In this embodiment, the high side and the low side of the relay 70 share the trigger module 40 and the latch 31, and the trigger condition includes that the power supply voltage V1 is lower than the first reference voltage Vref1 and/or Or the voltage of the driving signal Vout1 of the high side of the relay 70 is lower than the second reference voltage Vref2. Therefore, the first input terminal of the second comparator 42 can be connected to the output terminal of the relay driving module 51 for accessing the driving signal Vout1, and the second comparator 42 is used for comparing the driving signal the voltage of Vout1 and the second reference voltage Vref2, and output a valid second comparison signal when the voltage of the driving signal Vout1 is lower than the second reference voltage Vref2.

Further, in this embodiment, the output terminals of the AND gate 321 and the AND gate 322 are respectively provided with a second sampling point K21 and a second sampling point K22, since the signal on the first sampling point K1 can represent The output signal of the latch 31, the signal on the second sampling point K21 can represent the delay signal Delay1 and the output signal of the latch 31, and the signal on the second sampling point K22 The delay signal Delay2 and the output signal of the latch 31 can also be characterized, and the processing module 10 collects the first sampling point K1, the second sampling point K21 and the second sampling point in real time The signal on K22 can perform fault diagnosis on the latch 31 , the delay module 21 and the delay module 22 .

Embodiment three

FIG. 4 is a partial schematic diagram of the driving circuit of the relay provided in this embodiment. As shown in FIG. 4 , the difference from Embodiment 1 is that in this embodiment, the relay driving circuit is used to drive two unilaterally controlled relays, and the working voltages of the two relays may be the same or different.

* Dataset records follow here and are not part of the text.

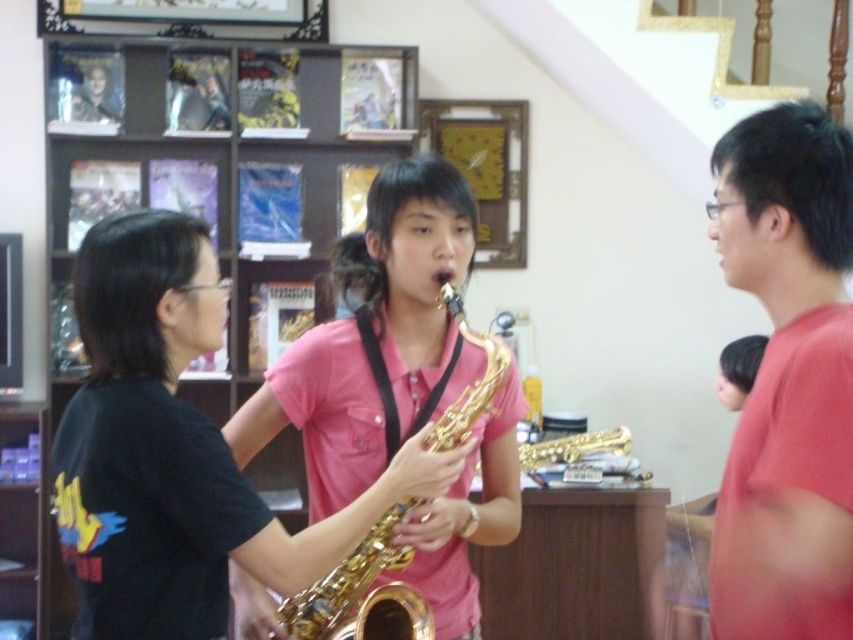
You are a customer in the music store and want to locate the gold shiny trumpet at center. According to the scene description, where is the gold shiny trumpet positioned relative to the other objects?

The gold shiny trumpet at center is located at point (347, 582), which places it centrally in the image.

Looking at this image, you are a photographer standing in front of the music store scene. You want to take a photo that includes both the gold shiny trumpet at center and the wooden frame at upper center. Which object should you focus on first to ensure both are in sharp focus?

You should focus on the gold shiny trumpet at center first because it is closer to the viewer than the wooden frame at upper center. By focusing on the closer object, the background object will still be in acceptable focus due to the depth of field.

You are standing in the music store and want to take a photo of the point at coordinates (769, 152). The camera you are using has a maximum focus range of 4 feet. Will the camera be able to focus on the point?

The point at coordinates (769, 152) is 3.86 feet away from the camera, which is within the camera maximum focus range of 4 feet. Therefore, the camera can focus on the point.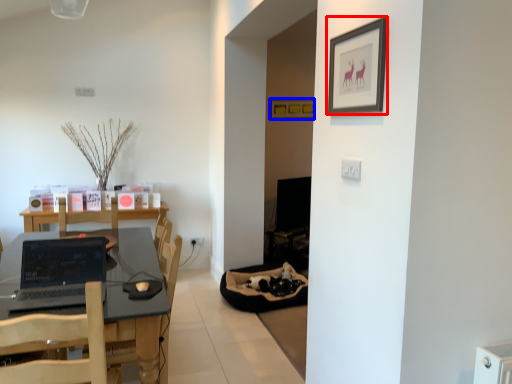
Question: Which point is further to the camera, picture frame (highlighted by a red box) or picture frame (highlighted by a blue box)?

Choices:
 (A) picture frame
 (B) picture frame

Answer: (B)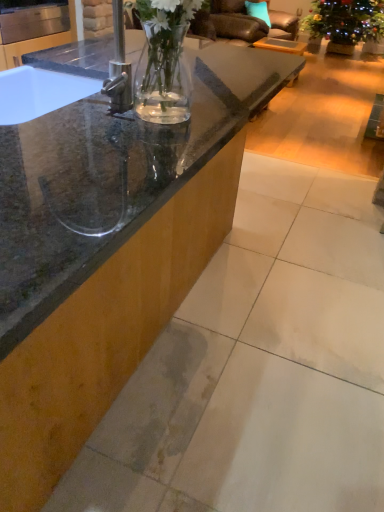
Question: Is wooden table at center bigger or smaller than teal fabric pillow at upper center?

Choices:
 (A) small
 (B) big

Answer: (B)

Question: Is point (261, 40) closer or farther from the camera than point (253, 13)?

Choices:
 (A) closer
 (B) farther

Answer: (B)

Question: Estimate the real-world distances between objects in this image. Which object is farther from the teal fabric pillow at upper center?

Choices:
 (A) leather armchair at upper center
 (B) wooden table at center
 (C) translucent glass sink at upper left
 (D) green leafy plant at upper right

Answer: (C)

Question: Which is nearer to the green leafy plant at upper right?

Choices:
 (A) wooden table at center
 (B) translucent glass sink at upper left
 (C) leather armchair at upper center
 (D) teal fabric pillow at upper center

Answer: (A)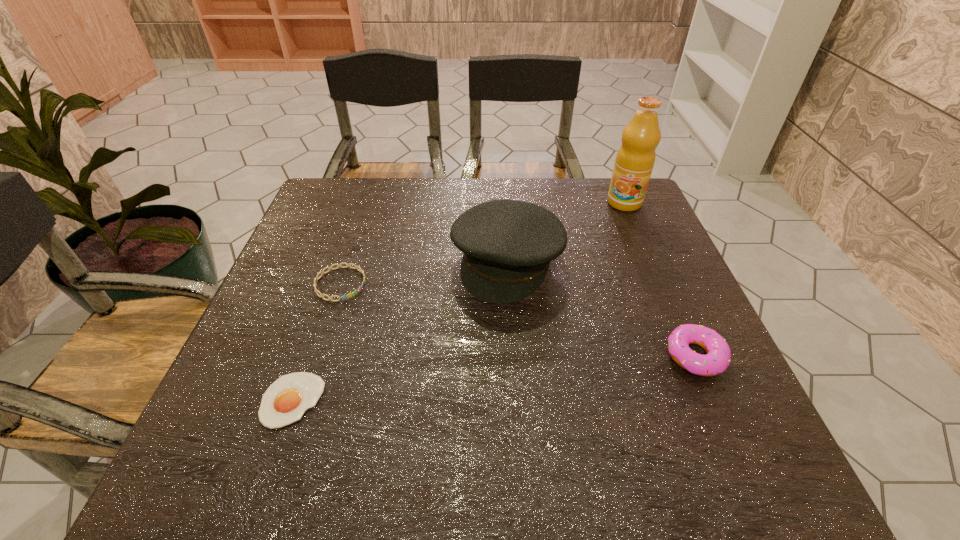
Image resolution: width=960 pixels, height=540 pixels. Identify the location of blank area located on the surface of the bracelet showing star-shaped elements. (447, 352).

Find the location of a particular element. The image size is (960, 540). free space located 0.050m on the surface of the bracelet showing star-shaped elements is located at coordinates point(372,305).

Image resolution: width=960 pixels, height=540 pixels. Identify the location of blank space located on the front-facing side of the fourth shortest object. (438, 410).

Locate an element on the screen. This screenshot has width=960, height=540. blank area located on the front-facing side of the fourth shortest object is located at coordinates (470, 340).

Where is `free region located 0.180m on the front-facing side of the fourth shortest object`? free region located 0.180m on the front-facing side of the fourth shortest object is located at coordinates (460, 363).

At what (x,y) coordinates should I click in order to perform the action: click on vacant space located on the front label of the fruit juice. Please return your answer as a coordinate pair (x, y). Image resolution: width=960 pixels, height=540 pixels. Looking at the image, I should click on (591, 268).

Find the location of a particular element. The height and width of the screenshot is (540, 960). vacant space located on the front label of the fruit juice is located at coordinates (585, 280).

This screenshot has width=960, height=540. Find the location of `free space located 0.060m on the front label of the fruit juice`. free space located 0.060m on the front label of the fruit juice is located at coordinates (614, 222).

The width and height of the screenshot is (960, 540). Find the location of `object that is at the far edge`. object that is at the far edge is located at coordinates (635, 159).

The width and height of the screenshot is (960, 540). Identify the location of object located at the near edge. (285, 401).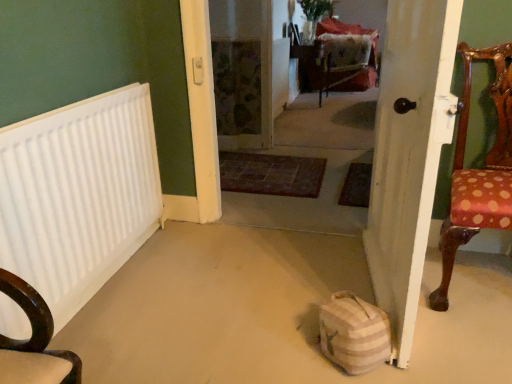
This screenshot has height=384, width=512. Identify the location of free region under polka dot fabric chair at right (from a real-world perspective). (475, 279).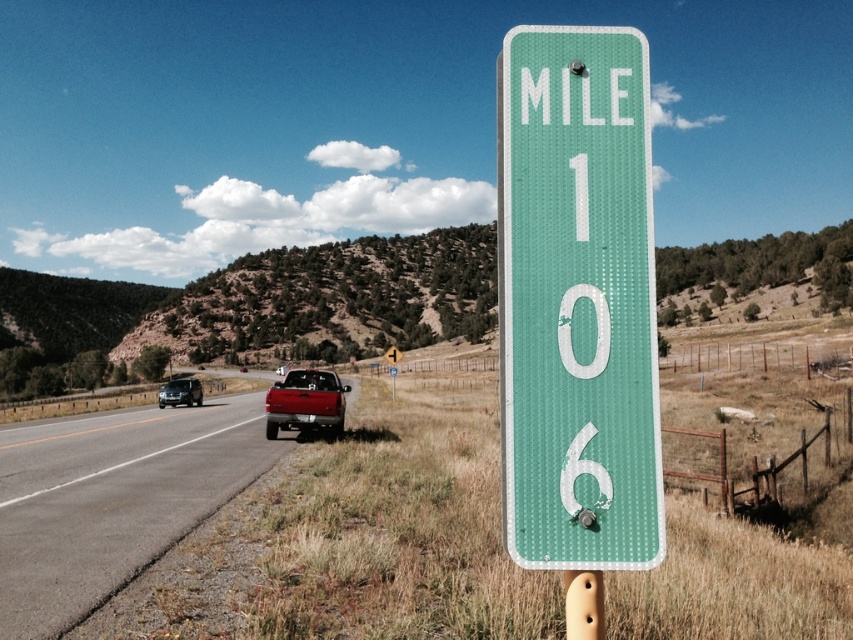
Question: Is metallic gray truck at center further to camera compared to green textured pole at center?

Choices:
 (A) no
 (B) yes

Answer: (B)

Question: Does metallic gray truck at center appear on the right side of green textured pole at center?

Choices:
 (A) no
 (B) yes

Answer: (A)

Question: Does matte red truck at center have a lesser width compared to green textured pole at center?

Choices:
 (A) yes
 (B) no

Answer: (B)

Question: Which object appears closest to the camera in this image?

Choices:
 (A) metallic gray truck at center
 (B) green textured pole at center
 (C) matte red truck at center
 (D) matte black suv at left

Answer: (B)

Question: Which is farther from the green textured sign at center?

Choices:
 (A) matte black suv at left
 (B) matte red truck at center
 (C) green textured pole at center
 (D) metallic gray truck at center

Answer: (A)

Question: Which point is farther to the camera?

Choices:
 (A) metallic gray truck at center
 (B) matte red truck at center

Answer: (B)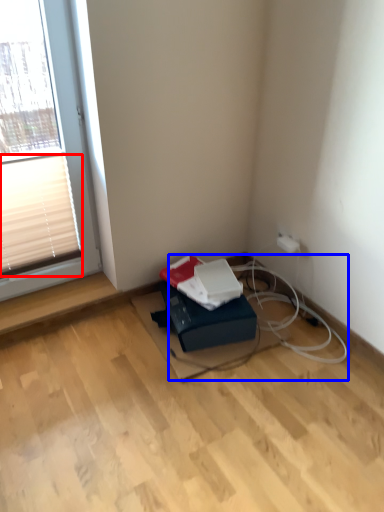
Question: Which point is further to the camera, blind (highlighted by a red box) or cable (highlighted by a blue box)?

Choices:
 (A) blind
 (B) cable

Answer: (B)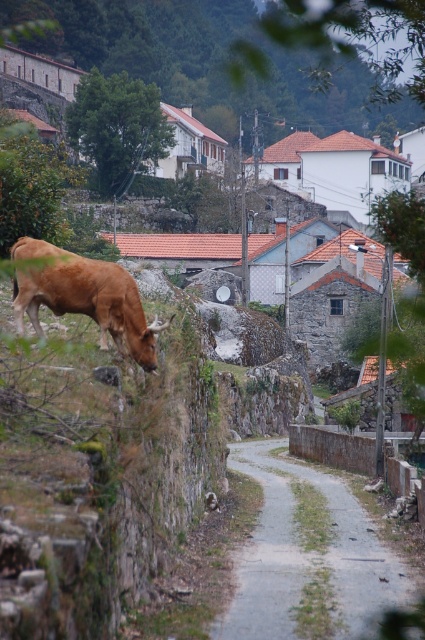
You are a gardener planning to walk along the gray gravel path at center while avoiding the brown matte bull at left. Considering their sizes, can you walk through the path without stepping on the bull?

The gray gravel path at center is wider than the brown matte bull at left, so yes, you can walk through the path without stepping on the bull.

You are standing at the point labeled point (x=345, y=538) and want to walk to the point labeled point (x=23, y=291). Which direction should you move relative to your current position?

You should move downward and to the left because point (x=23, y=291) is lower and to the left of point (x=345, y=538).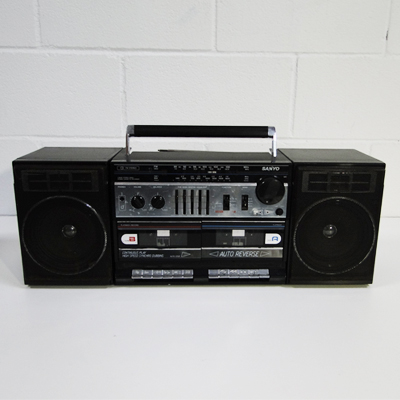
Image resolution: width=400 pixels, height=400 pixels. What are the coordinates of `speakers` in the screenshot? It's located at (72, 227), (330, 227).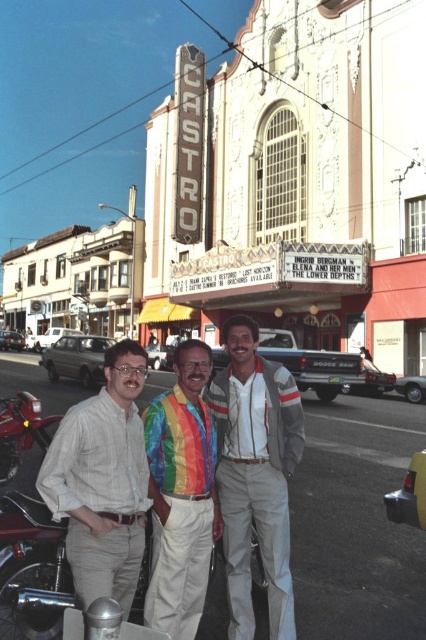
Does light beige shirt at center lie in front of shiny red motorcycle at lower left?

Yes, light beige shirt at center is in front of shiny red motorcycle at lower left.

Can you confirm if light beige shirt at center is positioned to the right of shiny red motorcycle at lower left?

Yes, light beige shirt at center is to the right of shiny red motorcycle at lower left.

Locate an element on the screen. This screenshot has width=426, height=640. light beige shirt at center is located at coordinates (103, 481).

Is point (238, 518) positioned before point (184, 420)?

No, (238, 518) is further to viewer.

Who is more forward, (267, 429) or (206, 486)?

Point (206, 486) is in front.

The height and width of the screenshot is (640, 426). What are the coordinates of `rainbow tie at center` in the screenshot? It's located at (256, 474).

Which is below, rainbow tie at center or shiny red motorcycle at lower left?

shiny red motorcycle at lower left is lower down.

Is rainbow tie at center bigger than shiny red motorcycle at lower left?

Actually, rainbow tie at center might be smaller than shiny red motorcycle at lower left.

What are the coordinates of `rainbow tie at center` in the screenshot? It's located at (256, 474).

Find the location of a particular element. rainbow tie at center is located at coordinates (256, 474).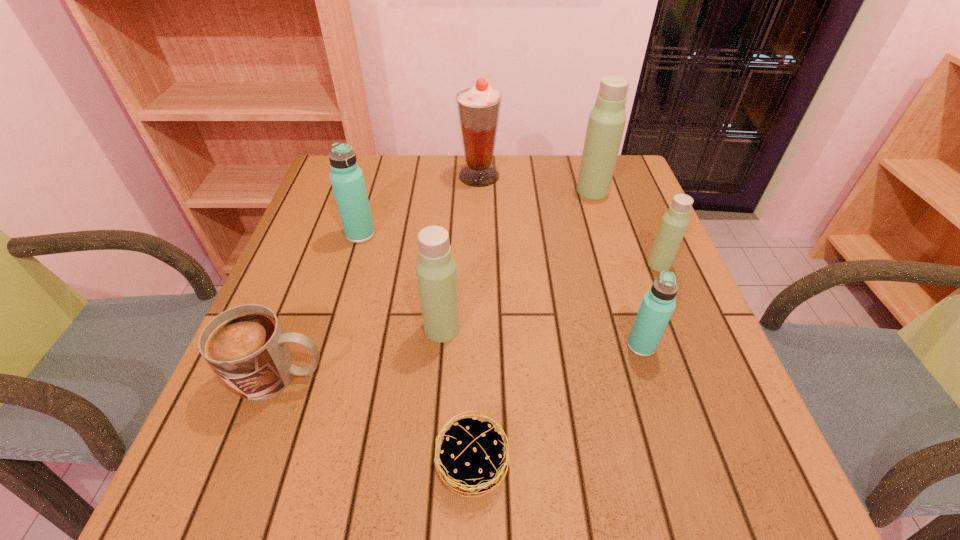
Locate an element on the screen. The height and width of the screenshot is (540, 960). the rightmost thermos bottle is located at coordinates (674, 223).

Where is `mug`? The image size is (960, 540). mug is located at coordinates (245, 346).

The height and width of the screenshot is (540, 960). Find the location of `the nearest object`. the nearest object is located at coordinates [x=471, y=458].

This screenshot has height=540, width=960. Identify the location of the shortest object. (471, 458).

The image size is (960, 540). Identify the location of vacant region located on the front of the second light thermos bottle from left to right. (616, 267).

Identify the location of vacant space located on the left of the red smoothie. (344, 176).

At what (x,y) coordinates should I click in order to perform the action: click on vacant point located 0.340m on the right of the left aqua thermos bottle. Please return your answer as a coordinate pair (x, y). The image size is (960, 540). Looking at the image, I should click on (514, 234).

Find the location of a particular element. The width and height of the screenshot is (960, 540). free point located on the left of the fourth thermos bottle from right to left is located at coordinates (333, 328).

Where is `vacant space positioned on the left of the nearer aqua thermos bottle`? vacant space positioned on the left of the nearer aqua thermos bottle is located at coordinates (549, 346).

Identify the location of free space located on the back of the smallest light thermos bottle. (626, 184).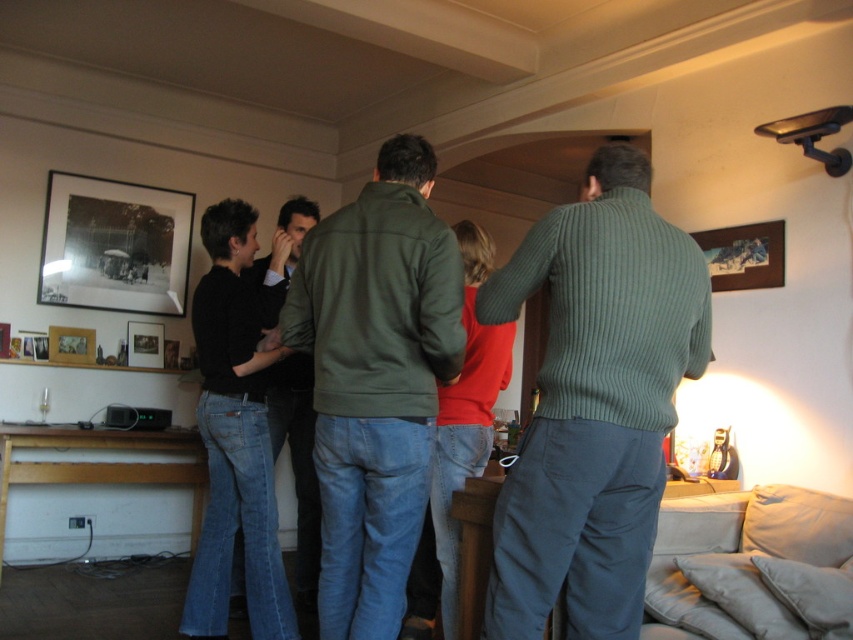
Does point (376, 484) come closer to viewer compared to point (146, 333)?

Yes, it is in front of point (146, 333).

Can you confirm if matte green jacket at center is positioned above matte black picture frame at upper left?

No, matte green jacket at center is not above matte black picture frame at upper left.

Where is `matte green jacket at center`? matte green jacket at center is located at coordinates (375, 380).

Who is taller, matte green jacket at center or black matte picture frame at upper left?

matte green jacket at center is taller.

Does point (343, 616) come farther from viewer compared to point (192, 202)?

That is False.

Locate an element on the screen. matte green jacket at center is located at coordinates (375, 380).

Is matte black picture frame at upper left wider than wooden picture frame at center?

Correct, the width of matte black picture frame at upper left exceeds that of wooden picture frame at center.

Is matte black picture frame at upper left positioned behind wooden picture frame at center?

Yes, matte black picture frame at upper left is further from the viewer.

Measure the distance between matte black picture frame at upper left and camera.

matte black picture frame at upper left is 4.66 meters from camera.

Locate an element on the screen. This screenshot has width=853, height=640. matte black picture frame at upper left is located at coordinates (144, 344).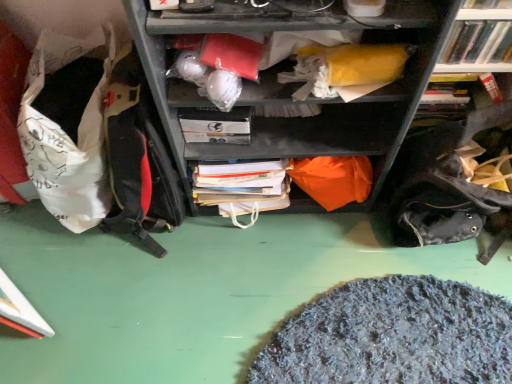
Question: From the image's perspective, is white plastic books at upper right above or below white matte paperback book at center?

Choices:
 (A) below
 (B) above

Answer: (B)

Question: Is white plastic books at upper right taller or shorter than white matte paperback book at center?

Choices:
 (A) short
 (B) tall

Answer: (B)

Question: Which object is positioned closest to the white plastic books at upper right?

Choices:
 (A) white matte paperback book at center
 (B) white fabric bean bag at left

Answer: (A)

Question: Which is farther from the white fabric bean bag at left?

Choices:
 (A) white matte paperback book at center
 (B) white plastic books at upper right

Answer: (B)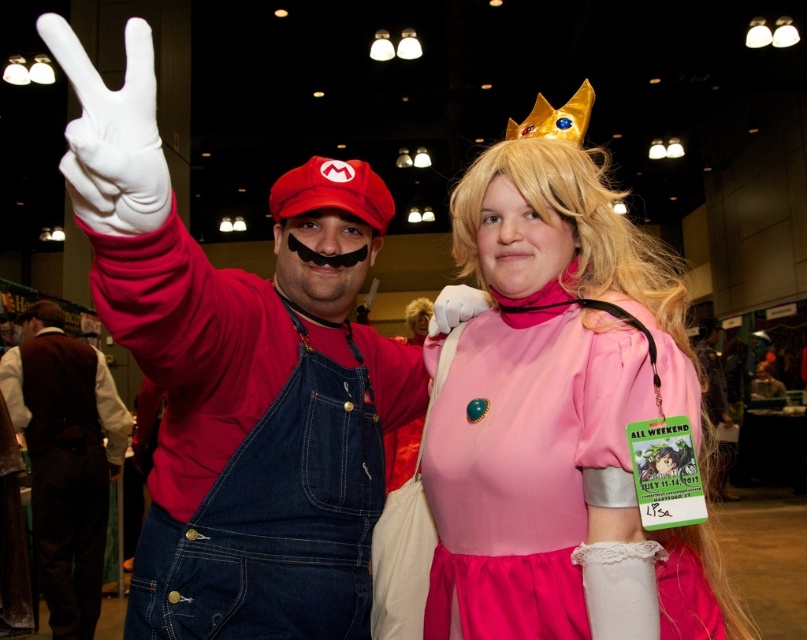
You are a photographer at the event and need to capture a closeup shot of both the white latex glove at upper left and the white matte glove at upper center in the same frame. Given that your camera has a focal length of 50mm and a sensor size of 24x36mm, what is the minimum distance you need to stand from the gloves to ensure both are fully visible in the frame?

The white latex glove at upper left is 33.61 inches away from the white matte glove at upper center. To capture both in a 50mm focal length with a 24x36mm sensor, the minimum distance required would be calculated using the formula for field of view. The horizontal FOV at 50mm is approximately 39.6 degrees. Using trigonometry, the distance needed to cover 33.61 inches within this angle would be roughly 33.61 divided by tanh of half the angle. This results in approximately 42 inches away from the gloves.

You are standing in front of the Mario and Princess Peach cosplayers at the convention. There are two points marked in the image. Which point, point 1 at coordinates (128, 220) or point 2 at (471, 301), is closer to you?

Point 1 at coordinates (128, 220) is closer to the viewer than point 2 at (471, 301).

Based on the photo, you are at a cosplay event and want to take a photo of both Mario and Princess Peach. You notice two points marked in the image. Which point, point 1 at coordinates [668,275] or point 2 at coordinates [592,92], is closer to you?

Point 1 at coordinates [668,275] is closer to the viewer than point 2 at coordinates [592,92].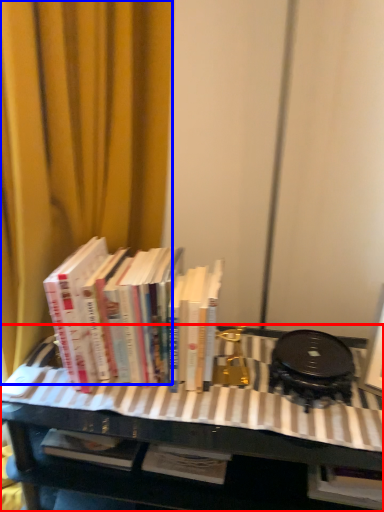
Question: Which point is further to the camera, table (highlighted by a red box) or curtain (highlighted by a blue box)?

Choices:
 (A) table
 (B) curtain

Answer: (A)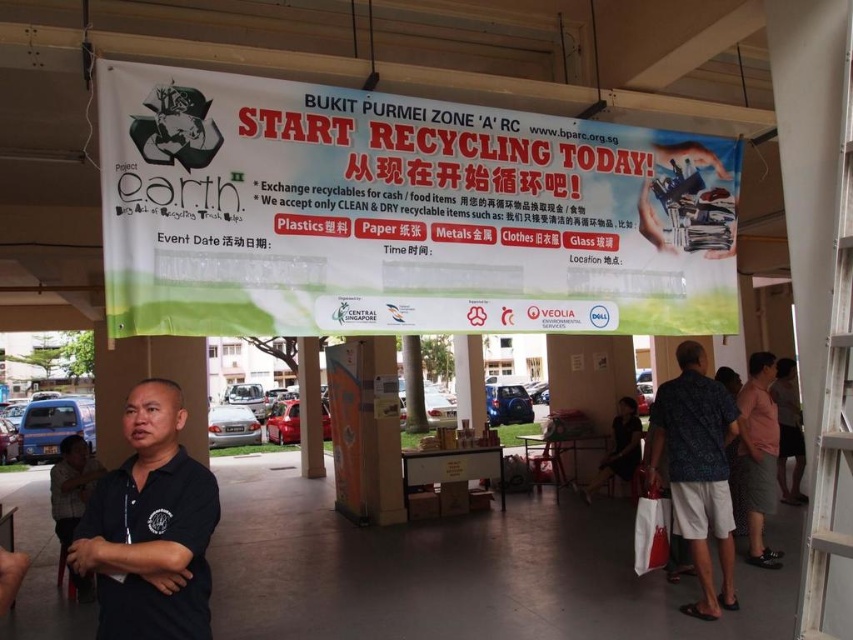
Based on the photo, you are organizing a recycling event and need to display two shirts as examples of recyclable clothing items. The printed fabric shirt at right and the dark gray shirt at lower left are available. Which shirt should you choose to place on the main display table if you want the larger one to attract more attention?

The printed fabric shirt at right is larger in size than the dark gray shirt at lower left, so you should choose the printed fabric shirt at right for the main display table to attract more attention.

You are organizing a clothing donation drive and need to arrange shirts on a rack. You have a printed fabric shirt at right and a dark gray fabric shirt at center. According to the setup, which shirt should be placed to the left of the other?

The printed fabric shirt at right should be placed to the left of the dark gray fabric shirt at center because it is positioned on the left side of it in the setup.

You are organizing a clothing donation drive and need to display two shirts, the printed fabric shirt at right and the dark gray fabric shirt at center. Which shirt should you choose to place on a higher shelf to make it more visible?

The printed fabric shirt at right has a greater height compared to the dark gray fabric shirt at center, so placing it on a higher shelf would make it more visible since its taller size can stand out better from a distance.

Specifically, the relays include a relay 71 and a relay 72 , and the relay 71 and the relay 72 share the trigger module 40 , the delay module 20 , the latch 31 and the AND gate 32 . Both the second OR gate and the relay drive module have two groups, the second OR gate includes a second OR gate 333 and the second OR gate 334, and the relay drive module includes a relay drive module 53 and a relay drive module 54.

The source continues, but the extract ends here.